The source `PI.S` is placed in `riscv-compliance/riscv-test-suite/rv32im` (not `rv32i` since `mul` and `rem` is used), and the output is generated in `riscv-compliance/work/rv32im`. The reference output is written in `riscv-compliance/riscv-test-suite/rv32im/references/PI.reference_output`.
PI.reference_output:
```
01040103
06020905
08050305
03090709
04080302
04060206
03080303
05090702
08080200
07090104
03090601
07030909
05000105
09000208
04090407
02090504
08070003
00040601
06080206
09080002
02060809
04030008
03050208
01010204
00060007
00000000
00000000
00000000
```
This is digits of pi, each digit taking a byte.
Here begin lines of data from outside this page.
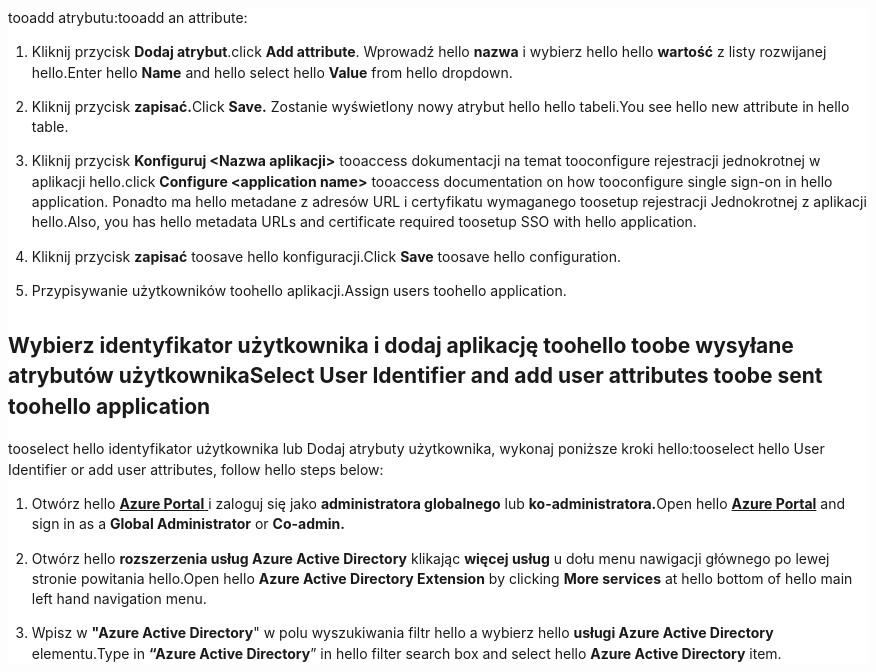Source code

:   <span data-ttu-id="7ad22-146">tooadd atrybutu:</span><span class="sxs-lookup"><span data-stu-id="7ad22-146">tooadd an attribute:</span></span>
   
   1. <span data-ttu-id="7ad22-147">Kliknij przycisk **Dodaj atrybut**.</span><span class="sxs-lookup"><span data-stu-id="7ad22-147">click **Add attribute**.</span></span> <span data-ttu-id="7ad22-148">Wprowadź hello **nazwa** i wybierz hello hello **wartość** z listy rozwijanej hello.</span><span class="sxs-lookup"><span data-stu-id="7ad22-148">Enter hello **Name** and hello select hello **Value** from hello dropdown.</span></span>

   1. <span data-ttu-id="7ad22-149">Kliknij przycisk **zapisać.**</span><span class="sxs-lookup"><span data-stu-id="7ad22-149">Click **Save.**</span></span> <span data-ttu-id="7ad22-150">Zostanie wyświetlony nowy atrybut hello hello tabeli.</span><span class="sxs-lookup"><span data-stu-id="7ad22-150">You see hello new attribute in hello table.</span></span>

13. <span data-ttu-id="7ad22-151">Kliknij przycisk **Konfiguruj &lt;Nazwa aplikacji&gt;**  tooaccess dokumentacji na temat tooconfigure rejestracji jednokrotnej w aplikacji hello.</span><span class="sxs-lookup"><span data-stu-id="7ad22-151">click **Configure &lt;application name&gt;** tooaccess documentation on how tooconfigure single sign-on in hello application.</span></span> <span data-ttu-id="7ad22-152">Ponadto ma hello metadane z adresów URL i certyfikatu wymaganego toosetup rejestracji Jednokrotnej z aplikacji hello.</span><span class="sxs-lookup"><span data-stu-id="7ad22-152">Also, you has hello metadata URLs and certificate required toosetup SSO with hello application.</span></span>

14. <span data-ttu-id="7ad22-153">Kliknij przycisk **zapisać** toosave hello konfiguracji.</span><span class="sxs-lookup"><span data-stu-id="7ad22-153">Click **Save** toosave hello configuration.</span></span>

15. <span data-ttu-id="7ad22-154">Przypisywanie użytkowników toohello aplikacji.</span><span class="sxs-lookup"><span data-stu-id="7ad22-154">Assign users toohello application.</span></span>

## <a name="select-user-identifier-and-add-user-attributes-toobe-sent-toohello-application"></a><span data-ttu-id="7ad22-155">Wybierz identyfikator użytkownika i dodaj aplikację toohello toobe wysyłane atrybutów użytkownika</span><span class="sxs-lookup"><span data-stu-id="7ad22-155">Select User Identifier and add user attributes toobe sent toohello application</span></span>

<span data-ttu-id="7ad22-156">tooselect hello identyfikator użytkownika lub Dodaj atrybuty użytkownika, wykonaj poniższe kroki hello:</span><span class="sxs-lookup"><span data-stu-id="7ad22-156">tooselect hello User Identifier or add user attributes, follow hello steps below:</span></span>

1.  <span data-ttu-id="7ad22-157">Otwórz hello [ **Azure Portal** ](https://portal.azure.com/) i zaloguj się jako **administratora globalnego** lub **ko-administratora.**</span><span class="sxs-lookup"><span data-stu-id="7ad22-157">Open hello [**Azure Portal**](https://portal.azure.com/) and sign in as a **Global Administrator** or **Co-admin.**</span></span>

2.  <span data-ttu-id="7ad22-158">Otwórz hello **rozszerzenia usług Azure Active Directory** klikając **więcej usług** u dołu menu nawigacji głównego po lewej stronie powitania hello.</span><span class="sxs-lookup"><span data-stu-id="7ad22-158">Open hello **Azure Active Directory Extension** by clicking **More services** at hello bottom of hello main left hand navigation menu.</span></span>

3.  <span data-ttu-id="7ad22-159">Wpisz w **"Azure Active Directory**" w polu wyszukiwania filtr hello a wybierz hello **usługi Azure Active Directory** elementu.</span><span class="sxs-lookup"><span data-stu-id="7ad22-159">Type in **“Azure Active Directory**” in hello filter search box and select hello **Azure Active Directory** item.</span></span>
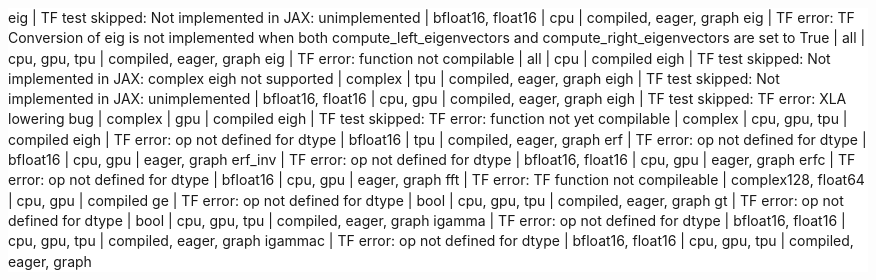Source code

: eig                         | TF test skipped: Not implemented in JAX: unimplemented                                                                                                                                                      | bfloat16, float16                             | cpu              | compiled, eager, graph
eig                         | TF error: TF Conversion of eig is not implemented when both compute_left_eigenvectors and compute_right_eigenvectors are set to True                                                                        | all                                           | cpu, gpu, tpu    | compiled, eager, graph
eig                         | TF error: function not compilable                                                                                                                                                                           | all                                           | cpu              | compiled
eigh                        | TF test skipped: Not implemented in JAX: complex eigh not supported                                                                                                                                         | complex                                       | tpu              | compiled, eager, graph
eigh                        | TF test skipped: Not implemented in JAX: unimplemented                                                                                                                                                      | bfloat16, float16                             | cpu, gpu         | compiled, eager, graph
eigh                        | TF test skipped: TF error: XLA lowering bug                                                                                                                                                                 | complex                                       | gpu              | compiled
eigh                        | TF test skipped: TF error: function not yet compilable                                                                                                                                                      | complex                                       | cpu, gpu, tpu    | compiled
eigh                        | TF error: op not defined for dtype                                                                                                                                                                          | bfloat16                                      | tpu              | compiled, eager, graph
erf                         | TF error: op not defined for dtype                                                                                                                                                                          | bfloat16                                      | cpu, gpu         | eager, graph
erf_inv                     | TF error: op not defined for dtype                                                                                                                                                                          | bfloat16, float16                             | cpu, gpu         | eager, graph
erfc                        | TF error: op not defined for dtype                                                                                                                                                                          | bfloat16                                      | cpu, gpu         | eager, graph
fft                         | TF error: TF function not compileable                                                                                                                                                                       | complex128, float64                           | cpu, gpu         | compiled
ge                          | TF error: op not defined for dtype                                                                                                                                                                          | bool                                          | cpu, gpu, tpu    | compiled, eager, graph
gt                          | TF error: op not defined for dtype                                                                                                                                                                          | bool                                          | cpu, gpu, tpu    | compiled, eager, graph
igamma                      | TF error: op not defined for dtype                                                                                                                                                                          | bfloat16, float16                             | cpu, gpu, tpu    | compiled, eager, graph
igammac                     | TF error: op not defined for dtype                                                                                                                                                                          | bfloat16, float16                             | cpu, gpu, tpu    | compiled, eager, graph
The last three lines of zeros is necessary, as for some reason the number of lines must be a multiple of 4.
After setting up, run `make`:
```
$ make
...
Compare to reference files ...
Check DIV ... OK
Check DIVU ... OK
Check MUL ... OK
Check MULH ... OK
Check MULHSU ... OK
Check MULHU ... OK
Check PI ... OK
Check REM ... OK
Check REMU ... OK
--------------------------------
OK: 9/9 RISCV_TARGET=riscvOVPsim RISCV_DEVICE=rv32im RISCV_ISA=rv32im
...
```
This confirms that our new test case works with `riscvOVPsim`.
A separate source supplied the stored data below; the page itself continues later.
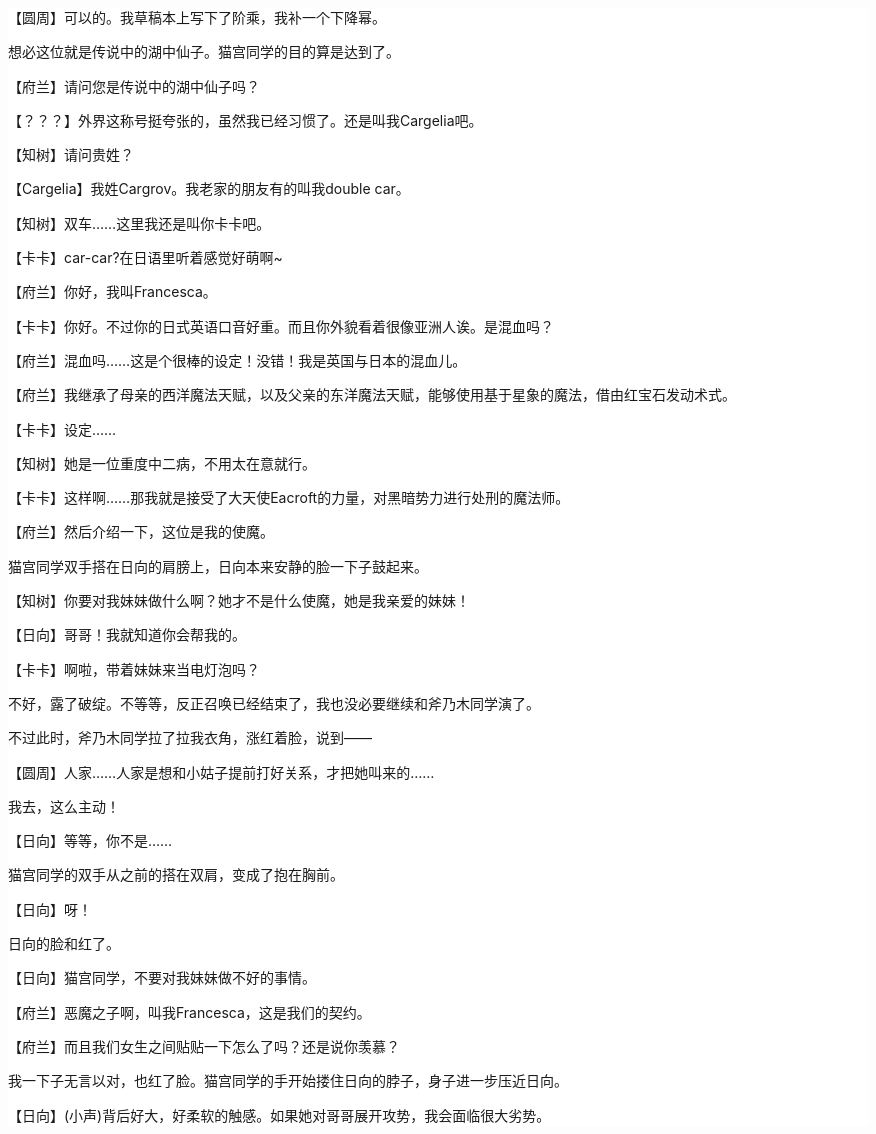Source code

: 【圆周】可以的。我草稿本上写下了阶乘，我补一个下降幂。

想必这位就是传说中的湖中仙子。猫宫同学的目的算是达到了。

【府兰】请问您是传说中的湖中仙子吗？

【？？？】外界这称号挺夸张的，虽然我已经习惯了。还是叫我Cargelia吧。

【知树】请问贵姓？

【Cargelia】我姓Cargrov。我老家的朋友有的叫我double car。

【知树】双车……这里我还是叫你卡卡吧。

【卡卡】car-car?在日语里听着感觉好萌啊~

【府兰】你好，我叫Francesca。

【卡卡】你好。不过你的日式英语口音好重。而且你外貌看着很像亚洲人诶。是混血吗？

【府兰】混血吗……这是个很棒的设定！没错！我是英国与日本的混血儿。

【府兰】我继承了母亲的西洋魔法天赋，以及父亲的东洋魔法天赋，能够使用基于星象的魔法，借由红宝石发动术式。

【卡卡】设定……

【知树】她是一位重度中二病，不用太在意就行。

【卡卡】这样啊……那我就是接受了大天使Eacroft的力量，对黑暗势力进行处刑的魔法师。

【府兰】然后介绍一下，这位是我的使魔。

猫宫同学双手搭在日向的肩膀上，日向本来安静的脸一下子鼓起来。

【知树】你要对我妹妹做什么啊？她才不是什么使魔，她是我亲爱的妹妹！

【日向】哥哥！我就知道你会帮我的。

【卡卡】啊啦，带着妹妹来当电灯泡吗？

不好，露了破绽。不等等，反正召唤已经结束了，我也没必要继续和斧乃木同学演了。

不过此时，斧乃木同学拉了拉我衣角，涨红着脸，说到——

【圆周】人家……人家是想和小姑子提前打好关系，才把她叫来的……

我去，这么主动！

【日向】等等，你不是……

猫宫同学的双手从之前的搭在双肩，变成了抱在胸前。

【日向】呀！

日向的脸和红了。

【日向】猫宫同学，不要对我妹妹做不好的事情。

【府兰】恶魔之子啊，叫我Francesca，这是我们的契约。

【府兰】而且我们女生之间贴贴一下怎么了吗？还是说你羡慕？

我一下子无言以对，也红了脸。猫宫同学的手开始搂住日向的脖子，身子进一步压近日向。

【日向】(小声)背后好大，好柔软的触感。如果她对哥哥展开攻势，我会面临很大劣势。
However simply copying over the elf file to the Reindeer directory doesn't work.

Turns out that the code isn't wrong. It's just not run for long enough.
In Ripes, it is reported that calculating 100 digits takes ~870k cycles. However, the testbench only runs for 2000 cycles.
The number of cycles is defined in [tb_PulseRain_RV2T.cpp](https://github.com/PulseRain/Reindeer/blob/master/sim/verilator/tb_PulseRain_RV2T.cpp#L39). Changing the number to 1000k still gives an error:

Only five lines are correctly output instead of 25. This is probably due to "cycle" having different meaning in Ripes and Reindeer. In Ripes, a cycle advances the pipeline by 1 and in Reindeer a cycle is a Verilog clock tick, which is only a fraction of a pipeline cycle.
Running 1M cycles produces a 915 MB waveform file. I decided not to run until all the digits are output, since it might take up too much space.
-------------
Reindeer is a soft CPU written in Verilog. Being a Verilog "program", it can be loaded in to FPGAs or simulated with simulators such as Verilator.

In the waveform above, we can inspect the inner workings of the register and memory module.